Tuesday, March 11, 2008

Organic Alternative to fight Weeds

There are few organic weed killers beyond good old fashioned weed pulling. This is not possible in a 400 ft stone driveway. Each year, millions of tiny blades of weeds start poking their heads through the stones and a green tinge covers the driveway. 3 times a summer, I swallowed my pride and ate my hippocratic words and sprayed Round-up on my driveway because I knew of no other way to kill weeds in stones...until this year. I cannot support Monsanto, so after extensive research, I found the alternative is in my cupboard -- VINEGAR. I have tried this with left over pickle juice just to see what happens, and it worked! The weed was dead in a day. The other choice is scalding water and of course good old fashion hoeing (what I do everywhere else but the driveway). So lets hope the local stores have enough vinegar to kill about a gazillion weeds in my driveway this summer. Its actually quite affordable too -- $1.50 per gallon times about 3 gallons per application -- that's $4.50 per month (or so) to kill weeds. I'll keep you posted on my weed patrol this summer.

Friday, March 7, 2008

The Birds and the This Case the Bats and the Bees

Our environment and ecosystem is SO precious and we, as stewards should pay more attention to stories like these. I truly believe humans and our "modern" practices have impact on what is happening to both Bats and the Bees. The story on the Bees in particular I found alarming. If you don't have time to read them - here's a short summary of both: The honey bee populations are declining at huge rates and they can't pinpoint exactly why. With less honey bees, food doesn't get pollinated as well, thus lower production and higher prices for fresh fruit and produce. And in New York, they are finding dead bats in their hibernation locations. Again, they aren't sure why, but bats play a HUGE part in our ecosystems and controlling insect populations. Both are key to everything in nature working the way it should. The Bee story and the Bat Story

Thursday, March 6, 2008

How can you have any pudding if you don't eat your meat?

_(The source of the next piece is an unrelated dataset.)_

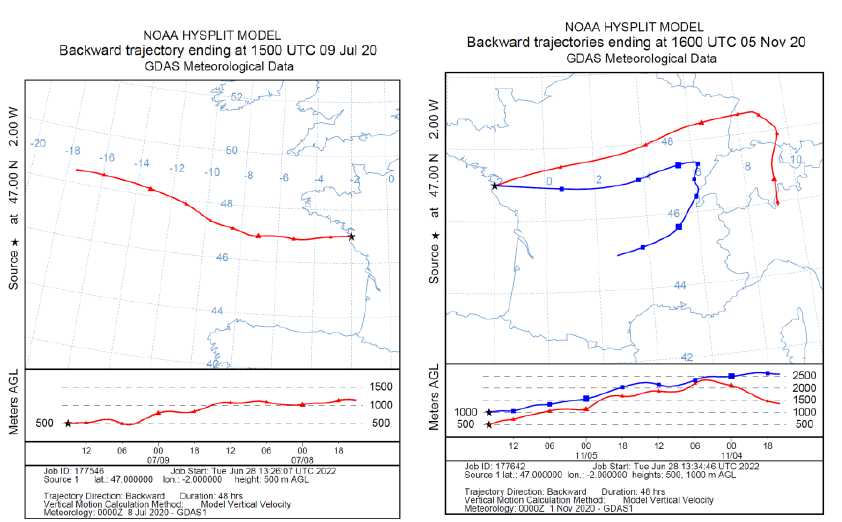
Figure 3. Air mass backtrajectories recorded during aerosol samplings made at Le Croisic in July (C4, left ) and November 2020 (C5, right ).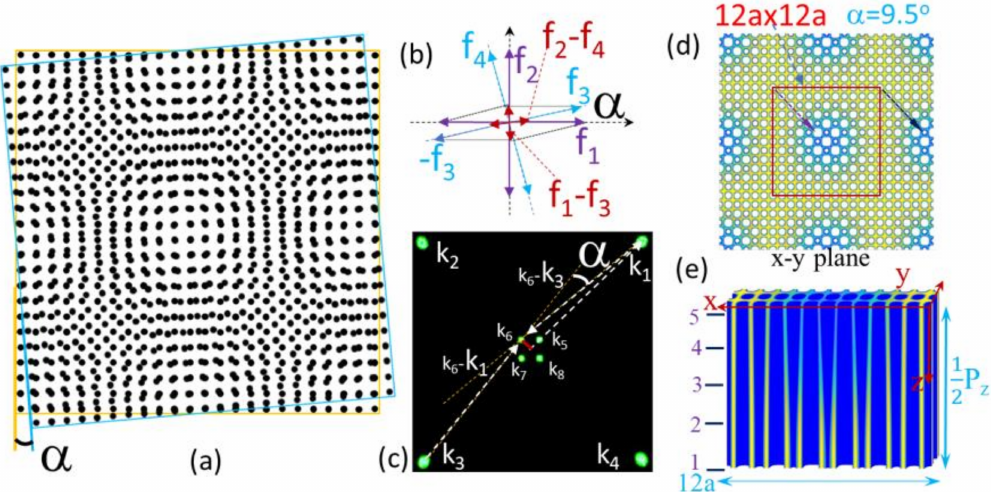
Figure 1. ( a ) A ((1, 0, − 1, 0), (0, 1, 0, − 1)) moir é in the superposition of two square dot patterns with a twist angle of α ( b ) and its first-order spectra; ( c ) components of k -wave-vectors in the x–y plane for eight interfering beams before their overlapping; ( d ) inverted 2D moir é interfere pattern with a twist angle of 9.5 degrees and super-cell size of 12a × 12a; and ( e ) inverted 3D interfere pattern. The labels of 1, 2, 3, 4, and 5 indicate the z -locations from the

Organic meat that is. The meaning of the famed Pink Floyd song "Another Brick in the Wall," is what the listener wants it to be -- what they believe. And that is what made the song such a classic. At the moment, this song, for me, relates to "how can you expect to compete in multi-sport races and do ok if you don't get adequate protein?" Over the past couple months, I've experimented with no meat (but eggs and milk), with just fish/eggs/milk, and of late with some beef and pork added in. All the time I focused on about 100g of protein a day. Low and behold, I'm feeling best, recover best, and perform best with the meat in the diet - no surprises there for most folks. Meat was not part of my diet for two reasons -- primarily the enviornment and how most animals for food are raised. I adamantly oppose factor farms and feedlots, and battery-cage raised poultry which causes huge environmental concerns (mass food production using GMO beans/corn, water consumption, methane gas issues with the waste feedlots generate, etc). ANY raising of the animals in confinement is cruel and unneccesary, in my opinion and I will not support those industries if I can help it. Thus...enter organics. Our local Natural Acres will be my meat-buying establishment of choice. I can see the cows in the field, the chickens in the barnyard, the water flowing in the stream that they drink from, and it all appears good and the way it was meant to be for the environment. There's no excess water needed, no processed feed other than that which is cut from the neighboring fields (grown organically of course!) and its the way animals should be raised. Right now they are offering a special on lean ground beef -- $2.99 a pound. That's about the cheapest I've seen organic beef ever. Organic pricing is definitely falling which means more consumers are making the switch to organics. Better pricing is coming, for sure.